A topic for the discussion of Farscape, Smallville, and Due South. Beware possible invasions of Stargate, Highlander, or pretty much any other "genre" show that captures our fancy. Expect Adult Content and discussion of the Big Gay Sex.
Whitefont all unaired in the U.S. ep discussion, identifying it as such, and including the show and ep title in blackfont.
Blackfont is allowed after the show has aired on the east coast.
This is NOT a general TV discussion thread.
Am I do only one likes the idea of a season (or at least a few episodes) of an evil Doctor?
Like I speculated before, I could kinda see it happening as a last-ditch effort to enable some greater good to come about, but we've just seen the Doctor come up against the temptation of saving his people and he refused (thanks to SJSs influence), so barring the "I'll kill myself and a couple dozen to save billions", I can't get behind an "evil" turnabout with his character. I don't see it as feasible, and also wouldn't be interested in watching such a black character development. Grey is far more interesting. "Doctor Who goes evil" is just too much mustache-twirling, and I can't see any legitamacy behind it.
Suddenly your safety net is gone and the next time you die, it's for good. That's going to have a major psychological impact. It wouldn't necessarily turn one "evil" but it would probably lead to a major re-examination of how one lives their life.
exactly. That would take us to a fascinating grey/morally-conflicted area, but the logical outcome most definitely would not be black/evil.
I could have sworn there was an episode waaaay back that implied that The Doctor might not have only 13 lives, or that he might have more coming.
I also seem to recall that the 13 lives was an artificial limit built into their race by the timelords.
I, however, have nothing with which to back that up.
can't find anything on the arificiality of the "13", just this from wiki
It was established in The Deadly Assassin (1976) that a Time Lord can regenerate twelve times before permanently dying, for a total of thirteen incarnations. In the 1996 television movie the Eighth Doctor explicitly said that a Time Lord has "thirteen lives"
From what I've gathered, RTD seems to be at least trying somewhat to stick to the (granted, self-contradictory) canon.
But really, I don't even want to think about the end of DW, or the idea of Ten being replaced.

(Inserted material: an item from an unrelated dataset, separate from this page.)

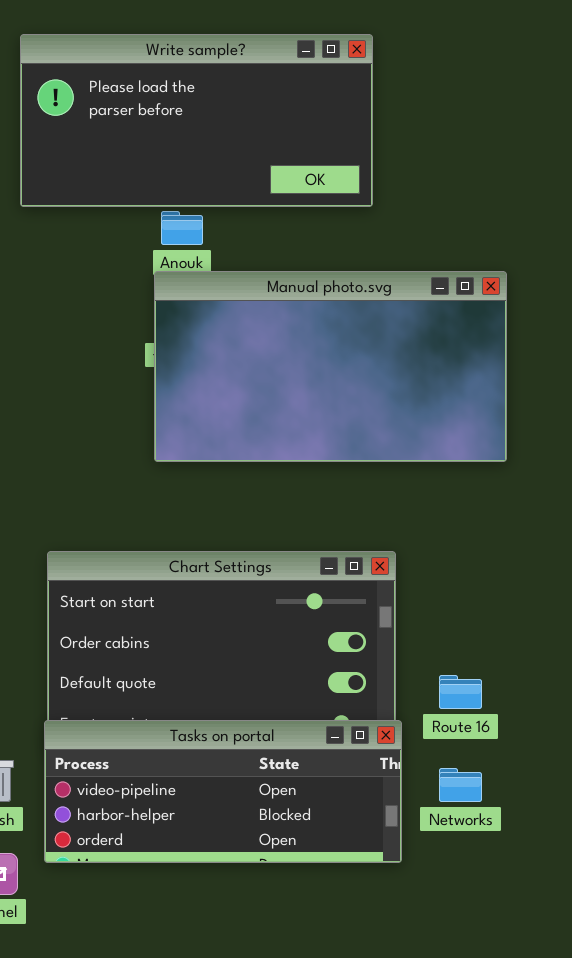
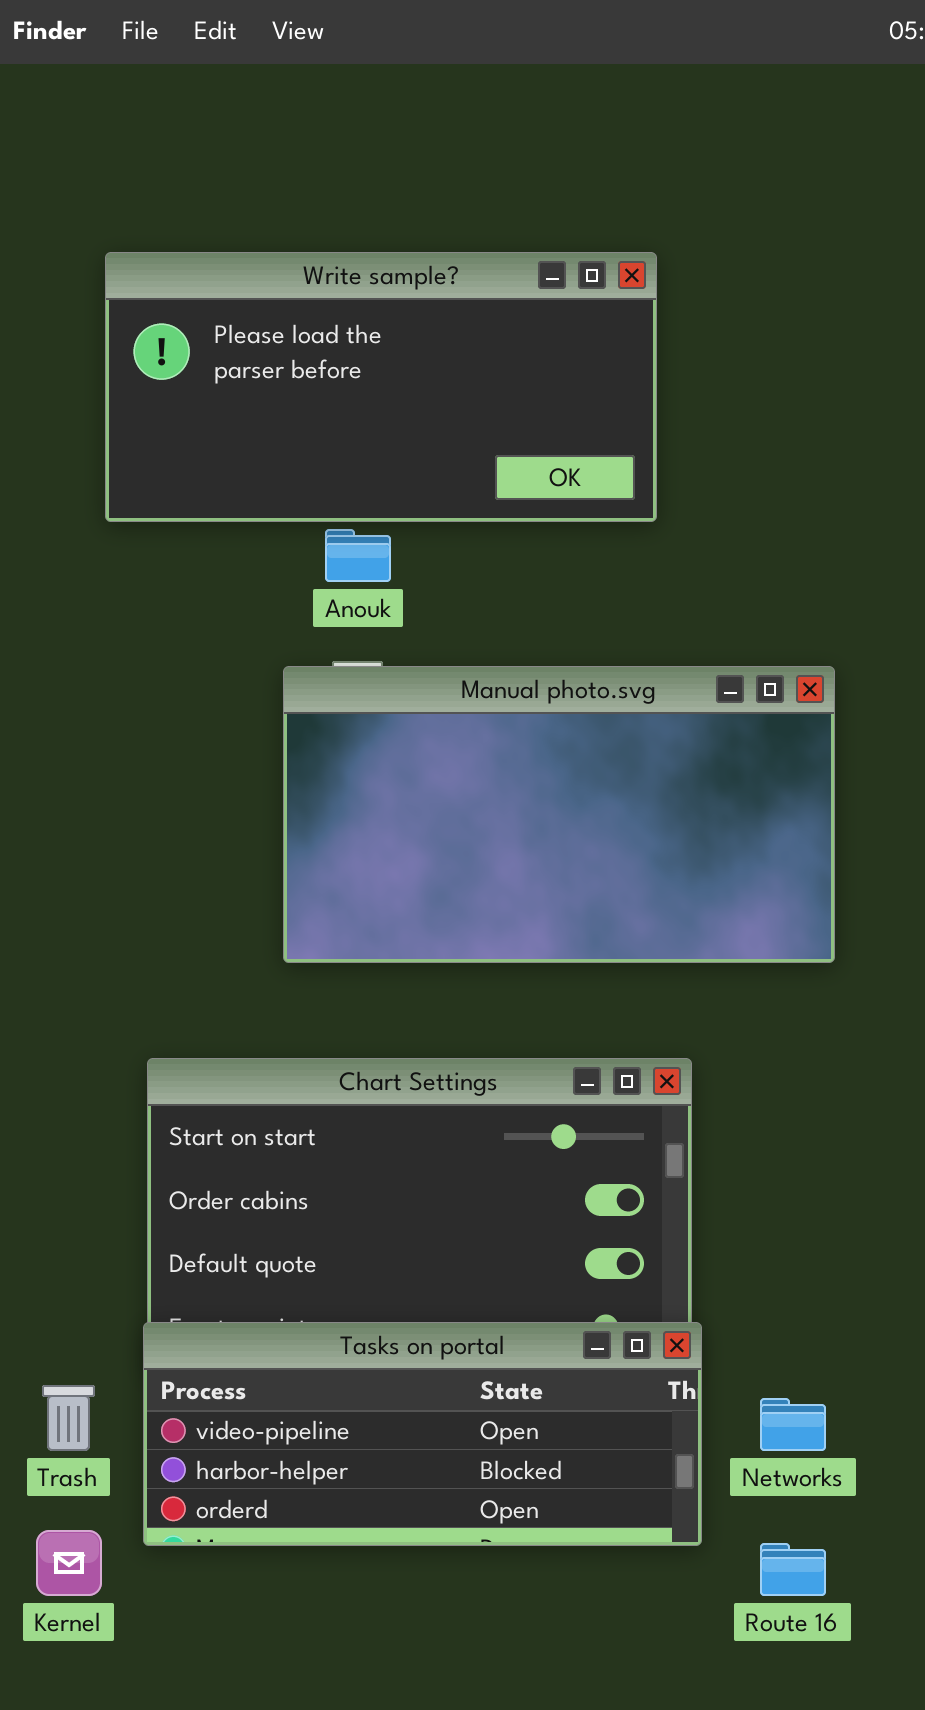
Manual photo.svg: [154,271,507,462] -> [283,666,835,963], moved
Route 16: [439,675,482,709] -> [760,1543,826,1596], moved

It's depressing thinking about burning through the actors/regenerations and the show ending, but it's equally depressing thinking about another decade or longer with a show I'll be obsessed with :/
OTOH? If the writing keeps up, I can't imagine a Who geek like Tennant giving up the job for a loooong time.
*wails*
I'm loving Tennant, but I just finished watching Casanova, and his mullet is now firmly entrenched in my brain. Could they have made the "greatest lover" look any more like a rat?
I think not :P
I was watching some cooking show with DT and his dad and there young David is, correcting one of the old gents on who the first Doctor actually was, hah! You gotta love an actor who's a bigger geek than you are.

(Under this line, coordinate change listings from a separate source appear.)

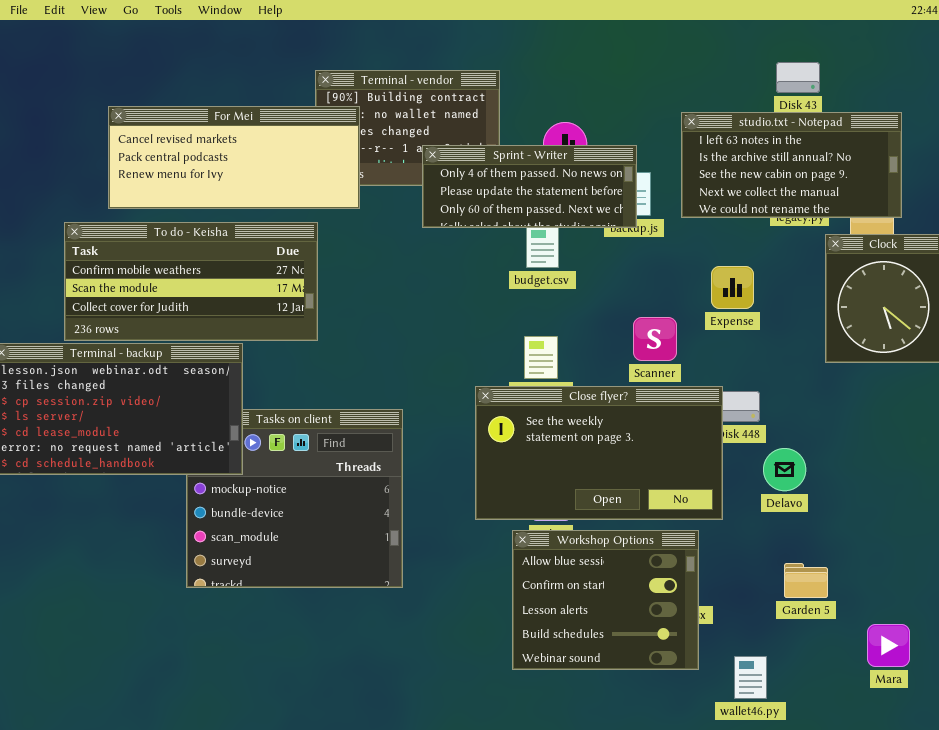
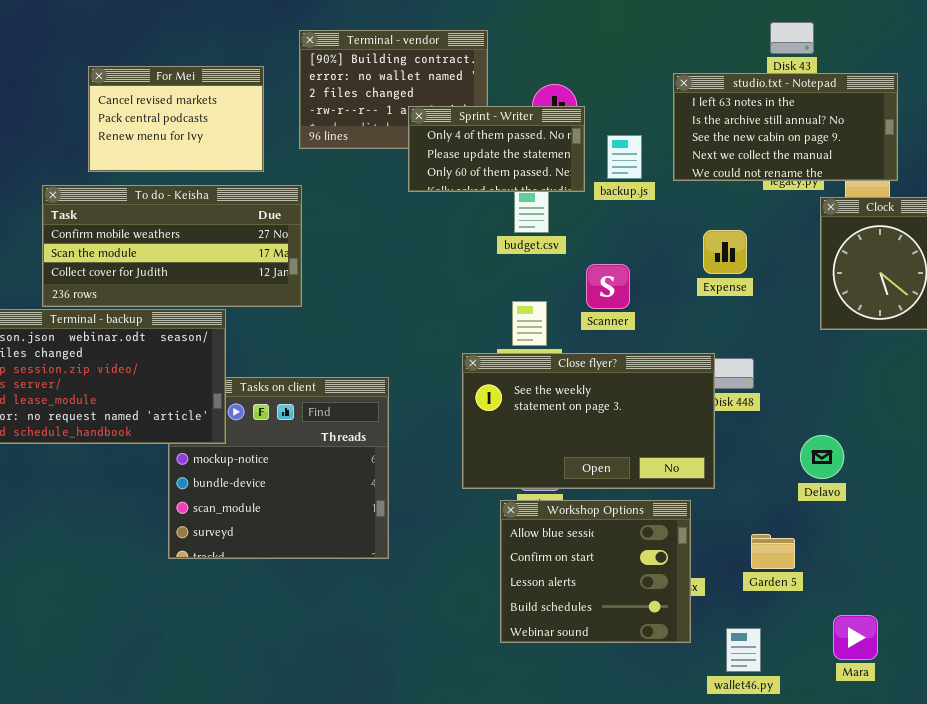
For Mei: [108,106,360,209] -> [88,66,264,172], resized
Sprint - Writer: [422,145,637,228] -> [408,106,585,192], resized
Scanner: [633,317,677,361] -> [586,264,630,309], moved
Delavo: [763,448,806,491] -> [800,435,844,479], moved
Garden 5: [784,563,828,598] -> [751,534,795,569], moved
Mara: [867,624,910,667] -> [833,615,878,660], moved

Give in to the obsession, JB.
I do hope Tennant sticks around. I'm really loving the show right now, and I'd like it to keep going.
heh.
and now I'm imagining watching DW at age fifty, with Daniel Radcliffe as the Doctor...
but yes, I'm loving the show, and hope the writing keeps up and that RTD doesn't stretch himself thin with his other shows (dare I say: pull a Whedon and abandon his oldest children? I wasn't involved in the Buffy or Angel fandoms, but rather came to them post-Firefly, and it seemed that the latter seasons suffered, and the correlation to his absence seems glaring)

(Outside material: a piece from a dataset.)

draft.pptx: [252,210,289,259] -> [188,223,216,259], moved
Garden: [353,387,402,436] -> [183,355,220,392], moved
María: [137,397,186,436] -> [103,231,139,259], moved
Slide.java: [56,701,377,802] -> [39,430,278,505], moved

In the 1996 television movie the Eighth Doctor explicitly said that a Time Lord has "thirteen lives"
that's a television movie, does it really count for canonical purposes?
Also, am I the only one who doesn't like this Doctor? He seems too . . .frivolous or something. I mean, there's always been an certain amount of wry humor associated with The Doctor, but always backed by gravitas. I don't feel the gravitas here
hides in corner, waits to be shouted down lovingly.